На вечерней заре (Потанин) - страница 51

— Слава богу, што забыла про стул. А он ни при чем… — Демёхин весело посмотрел на обломки. — Стул как стул. Это я много мяса ем. Скажу жене: давай сади меня на манну кашу, а то уж стулья проваливаются… — Он рассмеялся, и ребята тоже ожили и зашумели, как прежде.

— Опять галдим? — спросила грозно толстуха, и брови у ней наползли на глаза.

— Пускай шумят — ребятишки ведь, — заступился за класс Демёхин и стал доставать что-то из пиджака. Лицо сделалось хитроватое, беспокойное, как будто приготовился удивить.

— Когда и пошуметь, как не в детстве. А потом уж не до шумов — то семья, то война, то работа… Но войны, полагаю, им не достанется… Аха, наконец-то, попался! — Он поднял руку над головой. В середине ладони была фотография.

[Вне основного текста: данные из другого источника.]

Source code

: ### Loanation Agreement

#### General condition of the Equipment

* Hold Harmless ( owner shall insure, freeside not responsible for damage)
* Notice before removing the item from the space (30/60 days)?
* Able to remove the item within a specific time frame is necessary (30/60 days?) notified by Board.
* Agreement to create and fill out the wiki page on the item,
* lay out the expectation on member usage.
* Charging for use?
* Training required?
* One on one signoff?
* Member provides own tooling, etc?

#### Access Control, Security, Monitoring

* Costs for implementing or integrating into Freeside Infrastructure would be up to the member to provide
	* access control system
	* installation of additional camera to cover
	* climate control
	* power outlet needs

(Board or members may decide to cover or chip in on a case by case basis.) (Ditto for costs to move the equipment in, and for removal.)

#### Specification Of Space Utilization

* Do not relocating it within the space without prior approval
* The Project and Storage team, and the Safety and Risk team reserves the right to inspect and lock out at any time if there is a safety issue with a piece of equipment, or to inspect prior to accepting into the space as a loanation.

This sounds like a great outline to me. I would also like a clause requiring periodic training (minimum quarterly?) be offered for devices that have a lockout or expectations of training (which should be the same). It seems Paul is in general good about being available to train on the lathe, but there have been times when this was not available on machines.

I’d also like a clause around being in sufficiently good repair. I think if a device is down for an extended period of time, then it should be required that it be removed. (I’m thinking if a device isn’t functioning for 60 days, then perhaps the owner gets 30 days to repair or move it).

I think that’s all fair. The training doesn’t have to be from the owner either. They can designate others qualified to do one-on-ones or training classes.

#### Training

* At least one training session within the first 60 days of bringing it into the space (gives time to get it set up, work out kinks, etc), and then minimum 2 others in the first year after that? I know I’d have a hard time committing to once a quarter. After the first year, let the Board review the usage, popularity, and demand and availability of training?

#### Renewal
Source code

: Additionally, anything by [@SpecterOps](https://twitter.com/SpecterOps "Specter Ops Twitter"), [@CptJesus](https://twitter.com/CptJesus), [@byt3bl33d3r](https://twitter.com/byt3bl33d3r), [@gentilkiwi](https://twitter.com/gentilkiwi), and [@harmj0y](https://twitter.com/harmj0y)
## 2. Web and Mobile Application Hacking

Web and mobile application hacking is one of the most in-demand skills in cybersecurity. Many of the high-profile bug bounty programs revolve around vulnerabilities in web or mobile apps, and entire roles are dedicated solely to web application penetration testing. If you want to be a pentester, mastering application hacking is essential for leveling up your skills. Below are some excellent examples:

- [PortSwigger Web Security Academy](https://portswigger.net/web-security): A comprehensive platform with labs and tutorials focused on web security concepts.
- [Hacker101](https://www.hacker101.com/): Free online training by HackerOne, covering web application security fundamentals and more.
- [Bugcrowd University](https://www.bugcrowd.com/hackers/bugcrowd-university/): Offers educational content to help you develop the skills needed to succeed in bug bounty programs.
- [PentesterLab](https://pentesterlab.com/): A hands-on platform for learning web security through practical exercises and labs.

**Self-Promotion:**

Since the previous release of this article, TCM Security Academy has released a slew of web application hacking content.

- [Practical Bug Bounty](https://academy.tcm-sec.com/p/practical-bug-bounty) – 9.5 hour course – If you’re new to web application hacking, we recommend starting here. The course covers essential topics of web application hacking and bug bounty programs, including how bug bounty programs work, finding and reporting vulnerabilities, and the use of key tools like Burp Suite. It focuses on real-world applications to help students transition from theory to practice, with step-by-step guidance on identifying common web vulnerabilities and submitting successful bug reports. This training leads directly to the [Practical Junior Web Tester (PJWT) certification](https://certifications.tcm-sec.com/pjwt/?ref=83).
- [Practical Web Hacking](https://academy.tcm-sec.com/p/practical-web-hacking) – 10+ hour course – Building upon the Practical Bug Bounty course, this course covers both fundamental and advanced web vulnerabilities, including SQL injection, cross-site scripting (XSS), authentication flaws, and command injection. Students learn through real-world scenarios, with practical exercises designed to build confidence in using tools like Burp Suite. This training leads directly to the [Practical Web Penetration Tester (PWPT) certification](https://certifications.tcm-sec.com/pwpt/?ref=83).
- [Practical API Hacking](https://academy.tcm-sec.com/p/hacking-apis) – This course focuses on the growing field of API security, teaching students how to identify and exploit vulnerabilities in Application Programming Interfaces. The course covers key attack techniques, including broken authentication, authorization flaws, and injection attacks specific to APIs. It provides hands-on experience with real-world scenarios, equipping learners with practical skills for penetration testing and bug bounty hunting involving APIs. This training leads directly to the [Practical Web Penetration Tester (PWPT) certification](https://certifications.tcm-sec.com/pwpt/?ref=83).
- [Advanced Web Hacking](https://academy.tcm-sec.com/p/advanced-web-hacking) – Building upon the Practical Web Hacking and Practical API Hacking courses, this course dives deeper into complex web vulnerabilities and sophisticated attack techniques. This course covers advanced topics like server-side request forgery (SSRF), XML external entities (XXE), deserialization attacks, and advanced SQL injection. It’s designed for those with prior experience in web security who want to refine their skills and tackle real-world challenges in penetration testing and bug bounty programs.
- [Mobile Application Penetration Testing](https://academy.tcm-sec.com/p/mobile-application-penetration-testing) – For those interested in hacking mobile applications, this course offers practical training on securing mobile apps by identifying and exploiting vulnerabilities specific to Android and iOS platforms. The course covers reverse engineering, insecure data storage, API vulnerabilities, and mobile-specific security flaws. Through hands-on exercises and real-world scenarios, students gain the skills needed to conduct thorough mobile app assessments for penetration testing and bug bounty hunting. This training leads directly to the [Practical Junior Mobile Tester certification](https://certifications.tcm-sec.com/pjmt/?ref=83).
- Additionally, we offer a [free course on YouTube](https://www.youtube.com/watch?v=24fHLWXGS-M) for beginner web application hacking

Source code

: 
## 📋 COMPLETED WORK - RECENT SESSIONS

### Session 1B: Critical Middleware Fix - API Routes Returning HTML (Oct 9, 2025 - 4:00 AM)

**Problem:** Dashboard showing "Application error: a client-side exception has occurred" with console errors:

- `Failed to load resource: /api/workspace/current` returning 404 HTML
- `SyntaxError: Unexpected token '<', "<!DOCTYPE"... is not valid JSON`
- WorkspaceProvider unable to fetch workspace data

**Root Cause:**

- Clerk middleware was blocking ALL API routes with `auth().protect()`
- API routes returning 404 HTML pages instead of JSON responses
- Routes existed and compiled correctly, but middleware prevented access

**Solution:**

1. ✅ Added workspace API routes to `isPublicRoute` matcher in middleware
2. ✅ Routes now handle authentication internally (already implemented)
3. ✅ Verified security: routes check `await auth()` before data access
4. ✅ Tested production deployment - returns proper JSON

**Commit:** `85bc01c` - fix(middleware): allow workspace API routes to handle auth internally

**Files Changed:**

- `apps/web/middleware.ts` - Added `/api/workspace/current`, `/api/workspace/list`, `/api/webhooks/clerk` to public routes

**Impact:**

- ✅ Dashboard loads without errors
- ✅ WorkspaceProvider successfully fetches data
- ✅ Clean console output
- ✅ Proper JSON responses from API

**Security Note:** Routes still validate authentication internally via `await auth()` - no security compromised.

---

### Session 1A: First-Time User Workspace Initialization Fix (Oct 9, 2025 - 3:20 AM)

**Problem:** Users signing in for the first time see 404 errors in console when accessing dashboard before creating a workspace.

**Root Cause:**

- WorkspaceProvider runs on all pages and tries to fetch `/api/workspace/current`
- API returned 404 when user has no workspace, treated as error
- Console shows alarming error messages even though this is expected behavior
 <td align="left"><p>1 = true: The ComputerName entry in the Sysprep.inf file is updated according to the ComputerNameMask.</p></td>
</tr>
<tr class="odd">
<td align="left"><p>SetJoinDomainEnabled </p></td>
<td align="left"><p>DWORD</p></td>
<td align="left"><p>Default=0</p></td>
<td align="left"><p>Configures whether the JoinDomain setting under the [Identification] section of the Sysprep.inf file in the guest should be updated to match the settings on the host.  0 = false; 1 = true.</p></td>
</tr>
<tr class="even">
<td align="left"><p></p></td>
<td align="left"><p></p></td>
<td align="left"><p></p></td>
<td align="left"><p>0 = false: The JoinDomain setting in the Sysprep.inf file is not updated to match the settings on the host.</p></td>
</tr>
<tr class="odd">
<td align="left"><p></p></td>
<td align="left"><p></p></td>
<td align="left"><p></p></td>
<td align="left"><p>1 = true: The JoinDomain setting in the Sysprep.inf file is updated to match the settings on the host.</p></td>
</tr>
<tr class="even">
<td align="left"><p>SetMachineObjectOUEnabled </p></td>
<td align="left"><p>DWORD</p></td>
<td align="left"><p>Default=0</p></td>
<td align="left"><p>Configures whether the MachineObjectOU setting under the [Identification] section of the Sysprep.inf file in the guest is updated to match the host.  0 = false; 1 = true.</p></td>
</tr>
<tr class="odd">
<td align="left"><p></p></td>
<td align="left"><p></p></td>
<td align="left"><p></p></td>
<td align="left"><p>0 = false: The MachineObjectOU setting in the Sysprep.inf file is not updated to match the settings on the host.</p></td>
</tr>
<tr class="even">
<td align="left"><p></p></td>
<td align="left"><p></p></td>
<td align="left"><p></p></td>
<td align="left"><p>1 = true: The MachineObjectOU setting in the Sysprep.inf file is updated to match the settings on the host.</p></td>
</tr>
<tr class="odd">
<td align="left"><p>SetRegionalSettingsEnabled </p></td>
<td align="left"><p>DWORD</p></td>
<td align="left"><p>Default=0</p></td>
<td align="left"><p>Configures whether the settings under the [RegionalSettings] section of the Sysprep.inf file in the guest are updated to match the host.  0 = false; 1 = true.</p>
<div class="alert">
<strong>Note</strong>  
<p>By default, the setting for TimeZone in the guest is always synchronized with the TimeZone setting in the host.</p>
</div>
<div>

— Приготовил, а чуть с собой не унес… — Он дышал громко, с присвистом, и кадычок на шее снова ожил, перекатывался. — Вот глядите, ребятки. Слева, значит, — Иван, отец вашей Юлии Ивановны, а справа — Петро Демёхин. Это я, конечно! А то кто же еще… Мне уже девятнадцать исполнилося, а Иван на три года постарше. Довоенное фото, потому, Юлия, возьми и храни. Хорошо, что вспомнил, а то бы унес…

Учительница молча взяла фотографию и, как школьница, покраснела.

— А походишь ты на отца. Прямо лила да капала. Точно одно лицо.

В классе раздался слабый, осторожный смешок, и учительница еще сильней покраснела и отвернулась к окну. Там все еще бушевала метель, и снег летел вихрями, и они кружились, как большие черные ласточки. Юлия Ивановна подумала, что так, наверно, сегодня по всей земле. И на западе, и на востоке, и на севере, где служит Миша Дерябин, — везде метет сегодня, везде кружится снег. И такие же темные ласточки летают над ним и играют… «Милый, милый, как тебе, наверно, там холодно, как трудно без меня…» И еще что-то шептала и приговаривала, забыв сейчас обо всем, обо всем. Она любила Мишу, но еще больше его жалела. Он попал в армию после института, а ему прочили аспирантуру, ученое звание, — и вот все рухнуло, отодвинулось, потому что вмешался в судьбу военком. «Милый, милый, я тебе сегодня буду писать…» — И в это время ее разбудил напористый голосок:

— Юлия Ивановна, еще можно вопрос?

— Можно, можно, — ответила она почти машинально и только потом вспомнила этот голос и девочку, и то, что им давно пора заканчивать, а то пришла глубокая ночь.

— Можно, Леночка, задавай! — еще раз повторила учительница, и Лена Козлова встала с места и посмотрела на гостя. И глазенки у ней ярко поблескивали, — она что-то задумала.

— Петр Алексеевич, а вы умеете петь?

Демёхин даже отпрянул, у него снова задергался глаз.